→ What to do:
1. Using the forum thread, decide whether each statement agrees with it, answering yes or no and quoting the deciding words. (a) The trial was held at Talbot County Kennel Club. (b) The trial took place in the club's old building. (c) The dog being congratulated is named Finley.
2. Quote the forum thread word for word, starting at "Thank you all!" and ending at "feel at home.".
3. Answer these questions from the forum thread.
(a) Which poster asked where the trial was?
(b) What date is shown next to CAROLINA MOM's name?
(c) According to MaureenM, what were the people at the trial like?
Top of Exercise text
# There's a new CD in the house!



## Loisiana (Jul 29, 2009)

Way to go! That is great!


----------



## CAROLINA MOM (May 12, 2009)

Congratulations to you and Finley!


----------



## kellyguy (Mar 5, 2014)

Congratulations.


----------



## Megora (Jun 7, 2010)

WTS - huge congrats!!!


----------



## hotel4dogs (Sep 29, 2008)

Congratulations! Great job!


----------



## AmberSunrise (Apr 1, 2009)

Whoo hoooooo  Huge congratulations


----------



## Titan1 (Jan 19, 2010)

Yeah congrats ! Way to go you two!


----------



## OnMyWay2MyDreams (Feb 13, 2011)

Thats awesome! Go Finley!! Where was the trial?


----------



## MaureenM (Sep 20, 2011)

Thank you all!

> Allison, it was at Talbot County Kennel Club. Their first trial in their new building (maybe their first ever, not sure). Really a nice place. Everyone was so helpful and friendly doing their best to make us newbies feel at home.
Bottom of Exercise text
Top of The data
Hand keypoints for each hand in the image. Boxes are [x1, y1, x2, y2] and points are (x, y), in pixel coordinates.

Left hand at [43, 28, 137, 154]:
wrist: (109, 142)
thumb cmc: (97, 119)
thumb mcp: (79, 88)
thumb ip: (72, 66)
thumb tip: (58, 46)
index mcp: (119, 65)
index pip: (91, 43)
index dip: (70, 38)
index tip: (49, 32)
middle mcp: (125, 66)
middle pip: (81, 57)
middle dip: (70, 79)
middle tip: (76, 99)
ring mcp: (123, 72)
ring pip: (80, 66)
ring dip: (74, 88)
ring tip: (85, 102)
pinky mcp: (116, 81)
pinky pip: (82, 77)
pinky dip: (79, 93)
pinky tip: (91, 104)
Bottom of The data
→ Solutions to the exercise:
1.
(a) Yes: "it was at Talbot County Kennel Club"
(b) No: "Their first trial in their new building"
(c) Yes: "Congratulations to you and Finley!"

2.
Thank you all!

> Allison, it was at Talbot County Kennel Club. Their first trial in their new building (maybe their first ever, not sure). Really a nice place. Everyone was so helpful and friendly doing their best to make us newbies feel at home.

3.
(a) OnMyWay2MyDreams
(b) May 12, 2009
(c) They were so helpful and friendly.